Le prix unique du livre a fait ses preuves des décennies durant. Tous nos voisins le pratiquent. Il a permis de maintenir une production diversifiée, de niveau élevé et à des prix raisonnables. Grâce à lui aussi, les librairies peuvent jouer leur rôle de lieux comme lieu de rendez-vous culturels offrant un vaste choix d’ouvrages de toutes sortes. Et cela, pas uniquement dans les grandes villes. Seul le prix unique, appliqué de manière générale, permet d’utiliser les bénéfices faits avec la vente de bestsellers pour abaisser le prix d’ouvrages moins demandés, mais importants. Ainsi, les livres spécialisés et les manuels deviennent d’un prix abordable pour tout le monde.
Malgré ces avantages, le prix unique du livre a été supprimé en Suisse il y a quelques années ; cela, pour des raisons purement idéologiques. À l’époque en effet, il était de bon ton de supprimer tous les garde-fous possibles posés au capitalisme sauvage, afin de laisser le champ totalement libre aux super-spéculateurs, aux jongleurs de la finance et autres « prédateurs » de l’économie. Et cela, ça s’appelait « libéraliser ». Les conséquences sont connues. Sur les marchés libéralisés de l’électricité, les prix se sont mis à grimper et la sécurité de l’approvisionnement à disparaître. Dans les transports autrefois publics libéralisés et privatisés, la qualité a baissé et les prix sont montés. Largement « libéré » de toutes règles, le monde de la finance nous a conduits, après l’éclatement de diverses super-bulles, à un accident économique majeur qui a coûté et coûte encore aux contribuables du monde entier des centaines et des milliers de milliards de francs, de dollars et d’euros ainsi que des millions d’emplois.
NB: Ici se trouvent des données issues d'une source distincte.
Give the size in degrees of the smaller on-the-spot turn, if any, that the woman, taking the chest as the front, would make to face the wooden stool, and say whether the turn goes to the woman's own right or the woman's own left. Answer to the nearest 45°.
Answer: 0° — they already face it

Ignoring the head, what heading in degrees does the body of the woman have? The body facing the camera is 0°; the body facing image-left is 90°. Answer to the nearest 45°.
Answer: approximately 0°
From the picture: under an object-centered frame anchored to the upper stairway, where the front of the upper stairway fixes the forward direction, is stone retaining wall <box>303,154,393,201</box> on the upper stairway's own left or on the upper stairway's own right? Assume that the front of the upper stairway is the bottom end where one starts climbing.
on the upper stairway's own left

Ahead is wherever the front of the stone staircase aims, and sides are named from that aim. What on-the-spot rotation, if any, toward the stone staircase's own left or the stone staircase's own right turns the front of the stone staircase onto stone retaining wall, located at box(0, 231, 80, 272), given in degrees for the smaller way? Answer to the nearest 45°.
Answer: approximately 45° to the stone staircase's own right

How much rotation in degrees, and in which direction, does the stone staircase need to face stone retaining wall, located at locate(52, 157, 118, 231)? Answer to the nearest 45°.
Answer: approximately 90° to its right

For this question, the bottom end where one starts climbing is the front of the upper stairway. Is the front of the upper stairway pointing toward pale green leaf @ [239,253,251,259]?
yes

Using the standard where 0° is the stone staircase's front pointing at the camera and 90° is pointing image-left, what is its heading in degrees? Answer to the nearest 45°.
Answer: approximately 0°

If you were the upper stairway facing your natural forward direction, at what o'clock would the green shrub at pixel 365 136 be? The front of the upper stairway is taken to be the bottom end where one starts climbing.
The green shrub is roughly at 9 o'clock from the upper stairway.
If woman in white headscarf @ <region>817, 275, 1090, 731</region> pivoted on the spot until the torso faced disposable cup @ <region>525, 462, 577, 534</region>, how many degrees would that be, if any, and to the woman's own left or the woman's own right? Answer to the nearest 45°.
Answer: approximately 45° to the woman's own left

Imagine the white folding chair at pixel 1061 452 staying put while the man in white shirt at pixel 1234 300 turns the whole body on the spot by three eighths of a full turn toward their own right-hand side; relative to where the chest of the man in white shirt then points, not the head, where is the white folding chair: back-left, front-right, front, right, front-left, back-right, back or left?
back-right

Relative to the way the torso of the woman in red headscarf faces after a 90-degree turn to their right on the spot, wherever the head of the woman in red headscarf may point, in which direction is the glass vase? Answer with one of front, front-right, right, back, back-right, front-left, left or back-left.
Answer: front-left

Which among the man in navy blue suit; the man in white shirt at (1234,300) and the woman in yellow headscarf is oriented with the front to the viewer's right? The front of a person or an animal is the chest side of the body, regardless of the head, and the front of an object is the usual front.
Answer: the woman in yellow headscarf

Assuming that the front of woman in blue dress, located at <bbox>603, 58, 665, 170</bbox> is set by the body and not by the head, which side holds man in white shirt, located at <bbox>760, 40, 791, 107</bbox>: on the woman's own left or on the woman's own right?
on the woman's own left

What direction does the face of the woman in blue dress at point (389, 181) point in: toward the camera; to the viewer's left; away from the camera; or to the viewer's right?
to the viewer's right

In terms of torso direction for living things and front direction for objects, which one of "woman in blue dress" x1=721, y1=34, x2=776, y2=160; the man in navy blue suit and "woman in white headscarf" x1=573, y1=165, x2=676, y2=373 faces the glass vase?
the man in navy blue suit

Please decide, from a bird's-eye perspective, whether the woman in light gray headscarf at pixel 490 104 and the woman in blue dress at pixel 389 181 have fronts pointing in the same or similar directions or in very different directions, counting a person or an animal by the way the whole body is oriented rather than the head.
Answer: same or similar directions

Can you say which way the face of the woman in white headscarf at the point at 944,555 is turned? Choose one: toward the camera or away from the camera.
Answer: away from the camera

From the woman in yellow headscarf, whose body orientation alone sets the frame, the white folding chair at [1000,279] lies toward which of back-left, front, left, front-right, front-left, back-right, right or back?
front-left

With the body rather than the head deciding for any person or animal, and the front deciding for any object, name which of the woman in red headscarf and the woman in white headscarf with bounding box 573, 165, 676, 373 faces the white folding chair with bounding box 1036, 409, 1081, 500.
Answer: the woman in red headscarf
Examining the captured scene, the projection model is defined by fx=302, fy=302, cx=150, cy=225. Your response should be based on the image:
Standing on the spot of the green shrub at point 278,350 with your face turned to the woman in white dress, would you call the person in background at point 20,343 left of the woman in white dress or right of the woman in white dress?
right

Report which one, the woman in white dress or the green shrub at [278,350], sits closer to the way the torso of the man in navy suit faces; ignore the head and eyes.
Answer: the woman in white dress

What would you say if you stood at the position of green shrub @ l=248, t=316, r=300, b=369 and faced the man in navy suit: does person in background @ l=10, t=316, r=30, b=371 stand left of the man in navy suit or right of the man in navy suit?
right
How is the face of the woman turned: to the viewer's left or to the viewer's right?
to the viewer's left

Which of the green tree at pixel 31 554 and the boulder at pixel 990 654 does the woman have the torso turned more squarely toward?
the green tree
Cette évolution négative, le Parlement suisse a voulu la stopper en réintroduisant, pendant qu’il était encore temps, le prix unique du libre. Dans la branche du livre, la concurrence ne devrait pas se faire à travers les prix et, donc, les salaires et les emplois. En matière de services, la concurrence était et reste demandée. Elle concerne l’assortiment proposé, les délais de livraison, les conseils donnés, les connaissances spécialisées du personnel et sa gentillesse. Dans tous ces domaines, les libraires et les éditeurs doivent se montrer aptes à innover. Et, pour apaiser les craintes des consommateurs et consommatrices d’être confrontés à des prix pas corrects fixés par des monopoles, la nouvelle loi qui réintroduit le prix unique du livre attribue au Surveillant des prix des compétences élargies.
C’est contre cette loi qu’Ex Libris a saisi le référendum et embauché les organisations de jeunesse de la droite. Ces opposants au prix unique du livre se dressent ainsi contre les PME locales que sont les librairies et les maisons d’édition, dont la quasi-totalité soutient la nouvelle loi avec les salarié(e)s et les organisations représentatives des consommateurs et consommatrices. Les Jeunesses de la droite se mettent ainsi du côté des discounters comme Ex Libris, la filiale de la Migros, et Weltbild. Pour elles, ce ne serait pas un problème si, à l’avenir, on ne pouvait plus acheter de livres que sur internet ou si l’on était contraint de choisir ses lectures dans l’assortiment réduit des grandes surfaces et des kiosques.
Que quelques libraires « indépendants » soient opposés au prix unique, parce qu’ils se sentent empêchés de prouver leur « aptitude à innover » en pratiquant un dumping sur les prix et en versant des salaires non conformes à ceux de la convention collective de travail, cela plaide uniquement pour la loi sur le prix unique du livre et nous incite à lui dire OUI le 11 mars prochain.